人工芝
@_k55y
2026年5月26日
かたちだけの愛
平野啓一郎
読み終わった
人を愛するということは「相手の欠けている部分を埋めること」ではなく、
その人の痛みや弱さごと受け止めようとすることなのだと感じた。
この作品では、事故によって身体の一部を失ったことで、
自分自身の存在や価値に苦しむ姿が描かれている。
しかし、本当に苦しいのは身体の傷だけではなく、「以前の自分には戻れない」という喪失感なのだと思った。
周囲から理解されているようで、
実は誰にも本当の孤独が見えていないところが、とても切なかった。
また、この物語では「愛」は綺麗な感情だけではなく、
執着や依存、不安とも隣り合わせであることが描かれていた。
ただ優しく支えるだけではなく、相手を救いたいと思う気持ちが時に重たくなってしまうところに、人間らしさを感じた。
タイトルの「かたちだけの愛」という言葉には、
見た目や言葉だけでは本当の愛は測れない、という意味が込められているように思う。
人は完全には分かり合えないからこそ、それでも相手を理解しようとすることに価値があるのだと感じた。
読後には、愛とは何か、自分が誰かを大切にするとき本当に見ているものは何なのかを考えさせられる作品だった。

◇ ◇ ◇ ◇

「かたちだけの愛」の感想文のうち、「この作品では、事故によって身体の一部を失ったことで、」から「とに価値があるのだと感じた。」までをすべて一字も変えずに写して返してください。 この後に続く行は作業に使わない。

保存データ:
◇ ◇ ◇ ◇

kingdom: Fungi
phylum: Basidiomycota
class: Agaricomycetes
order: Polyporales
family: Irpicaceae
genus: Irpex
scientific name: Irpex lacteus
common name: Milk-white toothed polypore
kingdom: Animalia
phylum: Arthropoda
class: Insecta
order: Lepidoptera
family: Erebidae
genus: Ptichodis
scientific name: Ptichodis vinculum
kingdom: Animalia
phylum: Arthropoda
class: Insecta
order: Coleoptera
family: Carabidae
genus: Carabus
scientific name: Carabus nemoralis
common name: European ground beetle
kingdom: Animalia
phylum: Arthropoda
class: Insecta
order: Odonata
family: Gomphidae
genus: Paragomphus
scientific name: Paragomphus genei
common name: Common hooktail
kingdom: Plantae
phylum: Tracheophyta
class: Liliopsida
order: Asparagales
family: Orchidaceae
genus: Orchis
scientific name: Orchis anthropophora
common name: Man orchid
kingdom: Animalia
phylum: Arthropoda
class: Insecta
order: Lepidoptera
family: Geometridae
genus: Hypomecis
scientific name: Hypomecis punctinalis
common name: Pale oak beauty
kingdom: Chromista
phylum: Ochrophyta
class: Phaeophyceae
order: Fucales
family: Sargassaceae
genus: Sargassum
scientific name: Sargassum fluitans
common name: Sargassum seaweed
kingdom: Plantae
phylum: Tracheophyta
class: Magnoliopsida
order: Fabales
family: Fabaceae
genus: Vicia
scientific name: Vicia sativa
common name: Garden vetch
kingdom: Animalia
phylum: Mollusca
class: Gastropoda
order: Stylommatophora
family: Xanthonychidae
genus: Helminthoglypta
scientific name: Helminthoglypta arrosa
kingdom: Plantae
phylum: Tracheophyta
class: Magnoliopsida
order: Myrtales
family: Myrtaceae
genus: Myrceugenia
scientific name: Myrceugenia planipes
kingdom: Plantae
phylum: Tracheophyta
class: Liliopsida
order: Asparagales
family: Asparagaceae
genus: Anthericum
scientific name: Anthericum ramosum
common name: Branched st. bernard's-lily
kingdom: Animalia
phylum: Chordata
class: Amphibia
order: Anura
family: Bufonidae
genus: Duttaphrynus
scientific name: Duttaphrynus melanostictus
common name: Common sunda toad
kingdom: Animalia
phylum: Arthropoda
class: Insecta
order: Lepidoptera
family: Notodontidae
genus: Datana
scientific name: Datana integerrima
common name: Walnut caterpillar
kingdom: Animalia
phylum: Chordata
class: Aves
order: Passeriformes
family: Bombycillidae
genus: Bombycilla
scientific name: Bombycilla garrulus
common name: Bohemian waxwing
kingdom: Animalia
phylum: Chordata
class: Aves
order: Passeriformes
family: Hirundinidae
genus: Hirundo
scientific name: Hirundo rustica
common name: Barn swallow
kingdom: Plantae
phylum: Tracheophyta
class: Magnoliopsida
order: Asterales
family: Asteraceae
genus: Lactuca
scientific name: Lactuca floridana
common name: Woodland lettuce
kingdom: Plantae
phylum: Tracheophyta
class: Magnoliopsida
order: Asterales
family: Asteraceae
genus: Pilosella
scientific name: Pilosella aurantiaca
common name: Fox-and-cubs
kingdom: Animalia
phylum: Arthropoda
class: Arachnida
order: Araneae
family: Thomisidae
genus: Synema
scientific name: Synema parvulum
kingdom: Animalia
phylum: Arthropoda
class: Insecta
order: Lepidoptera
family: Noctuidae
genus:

◇ ◇ ◇ ◇

[解答]
この作品では、事故によって身体の一部を失ったことで、
自分自身の存在や価値に苦しむ姿が描かれている。
しかし、本当に苦しいのは身体の傷だけではなく、「以前の自分には戻れない」という喪失感なのだと思った。
周囲から理解されているようで、
実は誰にも本当の孤独が見えていないところが、とても切なかった。
また、この物語では「愛」は綺麗な感情だけではなく、
執着や依存、不安とも隣り合わせであることが描かれていた。
ただ優しく支えるだけではなく、相手を救いたいと思う気持ちが時に重たくなってしまうところに、人間らしさを感じた。
タイトルの「かたちだけの愛」という言葉には、
見た目や言葉だけでは本当の愛は測れない、という意味が込められているように思う。
人は完全には分かり合えないからこそ、それでも相手を理解しようとすることに価値があるのだと感じた。